> _Action item_: From the records below, copy every line that contains the word "hóspedes", matching case exactly.

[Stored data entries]
● ● ● ● ●
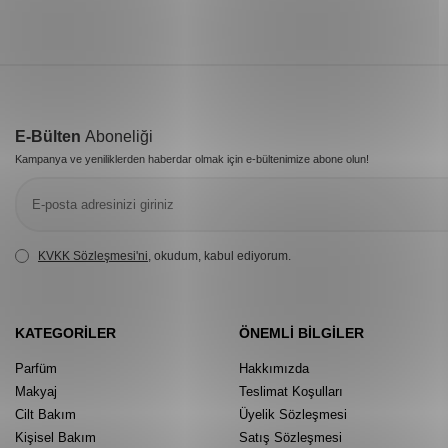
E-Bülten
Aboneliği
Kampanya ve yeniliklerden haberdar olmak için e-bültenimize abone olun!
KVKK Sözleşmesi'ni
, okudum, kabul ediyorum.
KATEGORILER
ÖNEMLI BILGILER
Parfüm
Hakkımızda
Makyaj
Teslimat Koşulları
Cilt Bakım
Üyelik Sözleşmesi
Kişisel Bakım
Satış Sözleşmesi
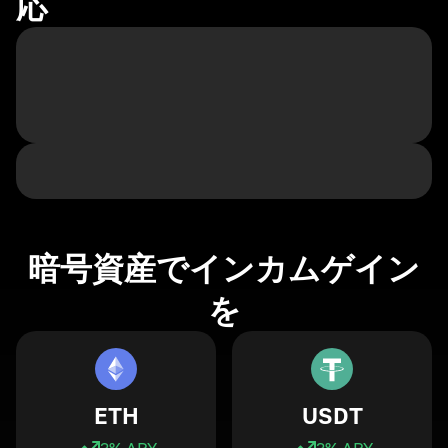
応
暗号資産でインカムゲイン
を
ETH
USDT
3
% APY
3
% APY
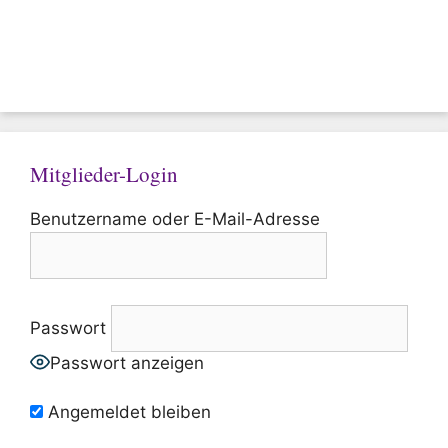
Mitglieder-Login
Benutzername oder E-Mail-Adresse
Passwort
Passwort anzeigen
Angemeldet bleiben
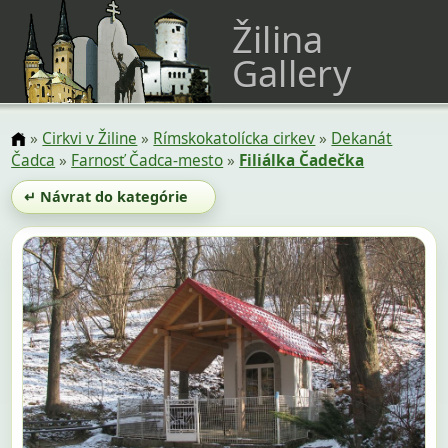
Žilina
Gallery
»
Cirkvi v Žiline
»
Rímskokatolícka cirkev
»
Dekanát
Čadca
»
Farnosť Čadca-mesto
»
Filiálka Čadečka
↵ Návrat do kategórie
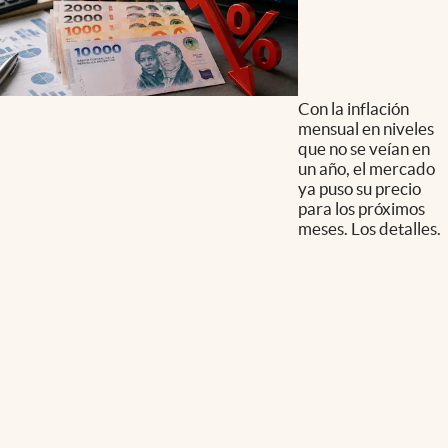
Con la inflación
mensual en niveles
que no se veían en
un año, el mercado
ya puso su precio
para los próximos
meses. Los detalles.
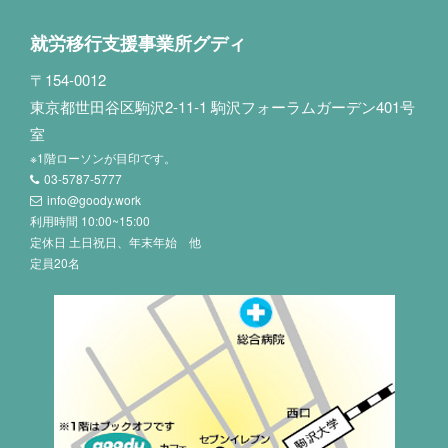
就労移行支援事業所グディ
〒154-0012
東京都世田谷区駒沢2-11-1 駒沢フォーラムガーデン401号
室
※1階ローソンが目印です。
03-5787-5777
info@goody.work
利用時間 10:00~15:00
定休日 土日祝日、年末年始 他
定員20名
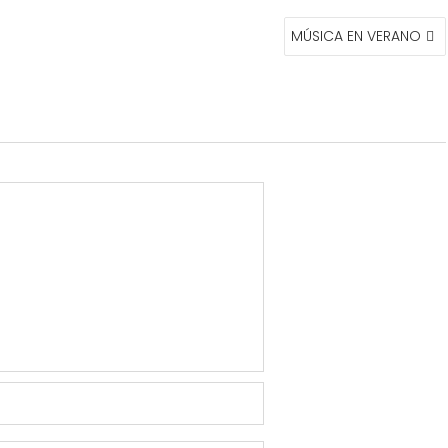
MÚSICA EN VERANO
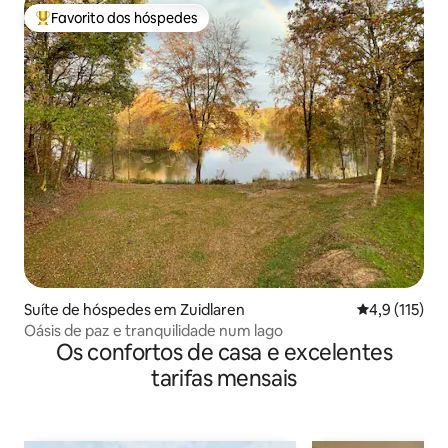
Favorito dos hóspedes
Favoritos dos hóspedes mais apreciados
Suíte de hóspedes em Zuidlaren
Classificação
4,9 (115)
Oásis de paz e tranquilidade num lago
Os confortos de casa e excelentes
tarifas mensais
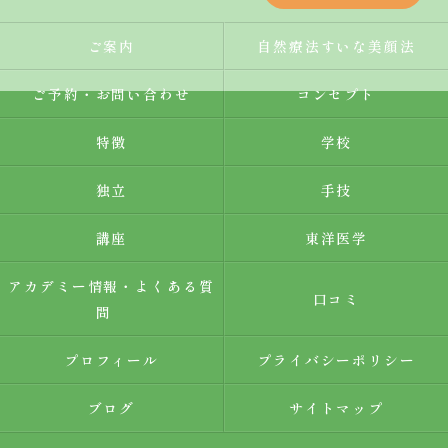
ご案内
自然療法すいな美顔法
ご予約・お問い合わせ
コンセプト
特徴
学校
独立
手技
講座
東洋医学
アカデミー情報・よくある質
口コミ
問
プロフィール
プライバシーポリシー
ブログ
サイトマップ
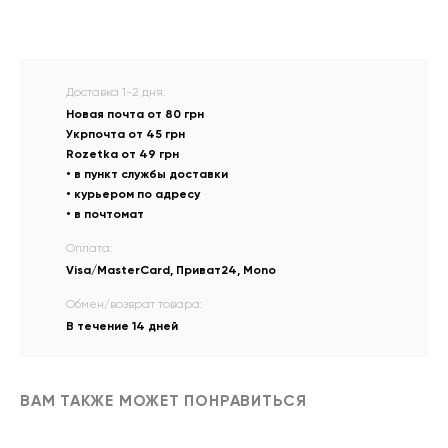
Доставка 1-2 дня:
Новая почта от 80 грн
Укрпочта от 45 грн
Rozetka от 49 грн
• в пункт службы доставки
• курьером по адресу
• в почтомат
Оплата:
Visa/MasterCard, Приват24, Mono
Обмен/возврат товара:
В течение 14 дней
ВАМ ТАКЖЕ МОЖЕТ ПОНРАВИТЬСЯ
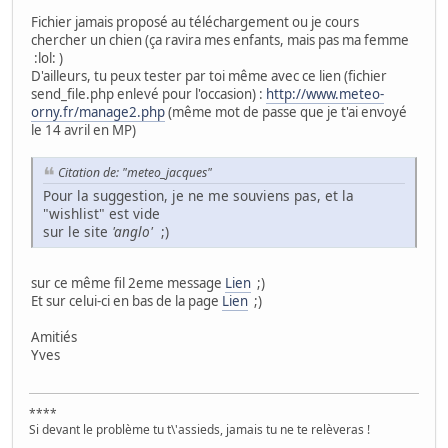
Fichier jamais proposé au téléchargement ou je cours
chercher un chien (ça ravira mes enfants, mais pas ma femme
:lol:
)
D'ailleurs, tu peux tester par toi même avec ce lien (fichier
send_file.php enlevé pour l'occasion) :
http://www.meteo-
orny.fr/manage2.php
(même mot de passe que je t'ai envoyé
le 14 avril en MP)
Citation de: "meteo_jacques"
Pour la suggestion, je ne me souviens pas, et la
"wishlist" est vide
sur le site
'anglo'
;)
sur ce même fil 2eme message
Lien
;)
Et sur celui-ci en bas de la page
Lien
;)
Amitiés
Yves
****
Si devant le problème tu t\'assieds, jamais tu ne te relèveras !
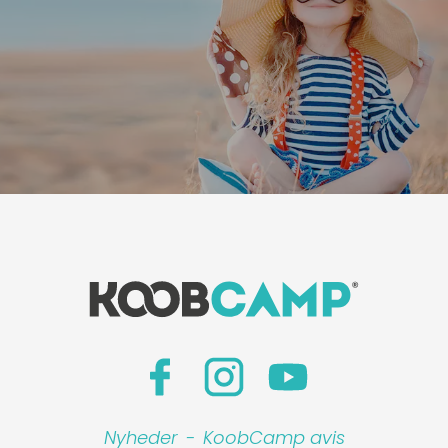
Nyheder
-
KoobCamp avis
● ● ● ● ●
> _Result of this exercise_:
Favorito dos hóspedes
Favoritos dos hóspedes mais apreciados
Suíte de hóspedes em Zuidlaren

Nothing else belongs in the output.